# KUTIPAN UNTUK DIBACA
((

Setahun silam, sepanjang tahun 2012 rasanya pantas jika dianggap sebagai tahun kenestapaan sekaligus raport merah bagi kehidupan berbangsa dan beragama Indonesia.
<>
Betapa tidak, berbagai insiden kekerasan dan intoleransi yang berujung pada radikalisme dan terorisme mewabah dimana-mana. Belum lagi berbagai polemik sosial-politik-ekonomi lain; korupsi, kapitalisasi, eksploitasi, dan bentuk tindak destruktif lainnya seakan menambah suram wajah kebangsaan Indonesia.
The Wahid Institute misalnya, dalam laporan akhir tahunannya menyebutkan bahwa wajah kekerasan dan intoleransi dalam kehidupan berbangsa dan beragama di Indonesia semakin tinggi. The Wahid Institute mencatat, telah terjadi 274 kasus pelanggaran sepanjang tahun 2012 jauh melesat ketimbang tahun 2011 yang hanya mencapai 184 kasus, dengan rincian; pelanggaran dengan bentuk pembiaran atau kelalaian dari aparat terjadi 33 kasus, pelarangan rumah ibadah terjadi 26 kasus, pelarangan aktivitas keagamaan terjadi 18 kasus, kriminalisasi keyakinan terjadi 17 kasus, pemaksaan keyakinan terjadi 12 kasus, intimidasi terjadi 4 kasus, dan lain-lain.
Dan yang paling menyakitkan adalah bahwa Jawa Barat merupakan provinsi yang mendapat ranking pertama sebagai provinsi yang paling banyak melakukan kasus pelanggaran yakni sebanyak 43 kasus, capaian angka yang fantastis ketimbang provinsi lain seperti Aceh 22 kasus, Jawa Tengah dan Jawa Timur sebanyak 15 kasus. Fakta ini adalah cambuk pedas bagi kita semua, bangsa Indonesia, untuk dapat meneguhkan kembali visi kebangsaan sebagai bangsa yang ber-bhineka tunggal ika, berbeda tetapi tetap satu, yang kini semakin tercerai-berai.
Sementara itu, kalau kita telusuri terma bangsa sebagai akar kata dari kebangsaan dalam bahasa Arab sepadan dengan kata qaum, syu’ub, dan ummat. Oleh sebab itu, makna bangsa setidaknya akan mengarah kepada beberapa pengertian berikut ini. Pertama, bangsa (umat) dengan pengertian sebagai individu semata, lihat misalnya ayat dalam QS. An-Nahl [16]: 120. Kedua, bangsa dengan pengertian hanya sebatas kelompok umat Muslim belaka, lihat misalnya ayat dalam QS. Al-Baqarah [2]: 143. Ketiga, bangsa dengan pengertian seluruh jenis komunitas manusia, lihat misalnya ayat dalam QS. Al-Baqarah [2]: 213. Dan keempat, bangsa dengan pengertian seluruh makhluk di dunia, lihat misalnya ayat dalam QS. al-An’am [6]: 38.

))

# KETENTUAN TUGAS
1 > Tentukan apakah setiap pernyataan berikut sesuai dengan kutipan, lalu jawab ya atau tidak disertai kata-kata penentu dari kutipan yang dikutip persis: (a) The Wahid Institute mencatat 184 kasus pelanggaran sepanjang tahun 2012; (b) Jawa Barat mendapat ranking pertama dengan 43 kasus pelanggaran; (c) pelarangan rumah ibadah terjadi 26 kasus.
2 > Tulis ulang bagian kutipan yang dimulai dari "Dan yang paling" dan berakhir pada "kini semakin tercerai-berai.", dengan menukar "Jawa Barat" menjadi "Banten".
Baris-baris di bawah tidak diperlukan untuk mengerjakan ini.

# DATA BERIKUT
((

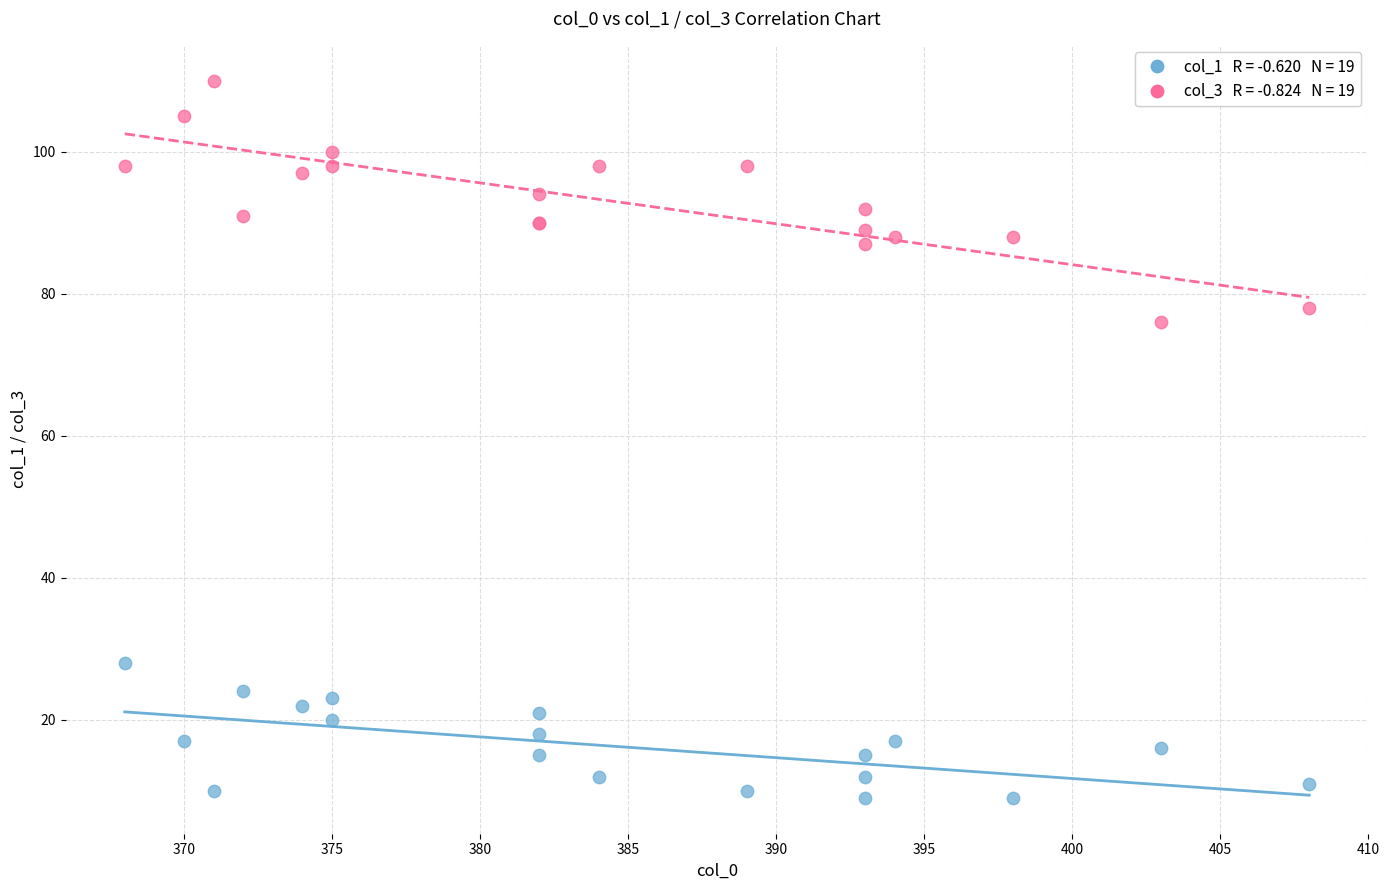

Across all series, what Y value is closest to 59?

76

))

# HASIL TUGAS
1 >
(a) Tidak — "telah terjadi 274 kasus pelanggaran sepanjang tahun 2012".
(b) Ya — "Jawa Barat merupakan provinsi yang mendapat ranking pertama sebagai provinsi yang paling banyak melakukan kasus pelanggaran yakni sebanyak 43 kasus".
(c) Ya — "pelarangan rumah ibadah terjadi 26 kasus".

2 >
Dan yang paling menyakitkan adalah bahwa Banten merupakan provinsi yang mendapat ranking pertama sebagai provinsi yang paling banyak melakukan kasus pelanggaran yakni sebanyak 43 kasus, capaian angka yang fantastis ketimbang provinsi lain seperti Aceh 22 kasus, Jawa Tengah dan Jawa Timur sebanyak 15 kasus. Fakta ini adalah cambuk pedas bagi kita semua, bangsa Indonesia, untuk dapat meneguhkan kembali visi kebangsaan sebagai bangsa yang ber-bhineka tunggal ika, berbeda tetapi tetap satu, yang kini semakin tercerai-berai.